Monday, May 28, 2012

Grey Skies

Wow, I haven't blogged in a very long time.  Well, since my last blog, I've come home from my beloved Buenos Aires.  Life has become a mundane cycle of work, eat, sleep, repeat as I try to catch up on all my bills.    These last couple months have been difficult, I live from paycheque to paycheque, ever grateful that I work for a deli that saves me from being hungry most of the time.  But I see this as a lesson, a learning curve.  I realize now that I can have nothing, and still maintain a semblance of happiness.

Spiritually I have changed.  My view on life and what is really important is radically different from what it was before my time in Palermo Soho. And so, although I know that a five week trip was not the best choice for a woman of my means, I believe it was a trip I couldn't afford not to take.

I was going through my things the other day, and found my little notebook that I used to jot down notes from the dance classes I took while I was there.
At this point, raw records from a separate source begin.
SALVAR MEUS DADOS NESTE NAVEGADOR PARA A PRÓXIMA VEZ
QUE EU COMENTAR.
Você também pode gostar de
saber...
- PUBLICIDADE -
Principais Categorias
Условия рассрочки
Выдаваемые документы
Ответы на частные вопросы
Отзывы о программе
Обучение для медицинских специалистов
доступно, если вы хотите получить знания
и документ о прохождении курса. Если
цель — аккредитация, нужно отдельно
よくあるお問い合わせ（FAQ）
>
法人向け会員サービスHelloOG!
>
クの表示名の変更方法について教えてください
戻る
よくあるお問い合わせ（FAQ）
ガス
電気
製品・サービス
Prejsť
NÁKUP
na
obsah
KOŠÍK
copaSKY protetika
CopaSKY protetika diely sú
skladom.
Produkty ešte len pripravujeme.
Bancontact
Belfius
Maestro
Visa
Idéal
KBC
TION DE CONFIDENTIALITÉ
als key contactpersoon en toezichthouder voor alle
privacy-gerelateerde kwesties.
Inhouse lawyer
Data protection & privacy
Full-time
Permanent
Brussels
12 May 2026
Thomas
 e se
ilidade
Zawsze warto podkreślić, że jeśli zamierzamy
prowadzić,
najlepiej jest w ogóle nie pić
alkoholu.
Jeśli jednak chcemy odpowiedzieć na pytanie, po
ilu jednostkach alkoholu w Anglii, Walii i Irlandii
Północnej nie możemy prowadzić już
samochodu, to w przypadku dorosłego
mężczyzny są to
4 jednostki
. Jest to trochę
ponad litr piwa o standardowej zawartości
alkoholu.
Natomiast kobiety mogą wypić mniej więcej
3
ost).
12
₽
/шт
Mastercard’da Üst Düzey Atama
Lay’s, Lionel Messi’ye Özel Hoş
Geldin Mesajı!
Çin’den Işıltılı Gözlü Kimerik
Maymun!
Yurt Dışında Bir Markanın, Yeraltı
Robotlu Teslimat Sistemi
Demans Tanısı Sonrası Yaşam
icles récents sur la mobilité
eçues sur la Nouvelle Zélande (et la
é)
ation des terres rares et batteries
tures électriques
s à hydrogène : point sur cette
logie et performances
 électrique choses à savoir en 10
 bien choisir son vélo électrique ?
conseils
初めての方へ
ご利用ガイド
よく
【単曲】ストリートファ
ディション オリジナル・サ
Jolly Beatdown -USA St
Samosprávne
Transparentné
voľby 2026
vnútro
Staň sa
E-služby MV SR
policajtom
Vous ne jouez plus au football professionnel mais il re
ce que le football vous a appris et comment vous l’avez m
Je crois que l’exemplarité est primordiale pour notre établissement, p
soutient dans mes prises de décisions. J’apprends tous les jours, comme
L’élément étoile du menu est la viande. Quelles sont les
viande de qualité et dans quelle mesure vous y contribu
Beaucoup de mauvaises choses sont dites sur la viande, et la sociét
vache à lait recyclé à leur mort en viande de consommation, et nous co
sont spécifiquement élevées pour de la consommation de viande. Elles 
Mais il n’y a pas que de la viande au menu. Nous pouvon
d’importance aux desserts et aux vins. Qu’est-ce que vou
I had forgotten that I had begun writing a journal entry.  It is unfinished, but gives a bit of a glimpse of how I was feeling the evening I was writing it:

"It's Tuesday evening.  After having spent the day walking around Centro and Retiro, I'm lying in bed at 8pm, staring out the window.  We had arrived to find that our entire area was out of power.  Restaurants, houses, street lights.  And we knew that a storm was brewing.  All day the air sat on our shoulders like a wet towel, damp and heavy.  The sky was bright, but still a shade of grey I had never experienced in Vancouver, the grey city.  We knew there was no point in going out again, because in a matter of minutes we'd be stuck in a rainstorm so thick we'd be soaked to our bones in a matter of minutes. So all that was left to do was call it an early night and hope that the storm will have passed by the morning, and that the glorious Argentinian sun would be on our backs again.

But I can't sleep.  I've gotten so accustomed to the youthful portena lifestyle- disco nap in the afternoon, dinner at 11pm, then dancing until the sun rises.  Going to bed at 8pm just does not agree with my body anymore.

So I lie in bed staring out the window.  Watching streaks of lightening light up the sky.  Feeling the rumble of  thunder shake our little apartment.  Listening to the rain.  Buckets and buckets of rain.

I went on this trip hoping Buenos Aires would change me.  Nearly three weeks in,  I believe it already has.  But not in the way I had imagined.  I feel like Eliza Doolittle, not able to fit in at home, not able to fit in here.

I'm still a typical Vancouverite.  The rain does not scare me, only the thought of being stranded where I am. I say "lo siento" and "gracias" more often then most people here are comfortable with.  And although I am slowly learning Spanish, language is still a huge barrior.

But I am no longer a typical Vancouverite.  I smile and talk to strangers.  I've developed the confident and slow swagger of a young Buenos Aries woman..."

There are days I long for Buenos Aires with the sadness of a jilted lover.  I will go back again.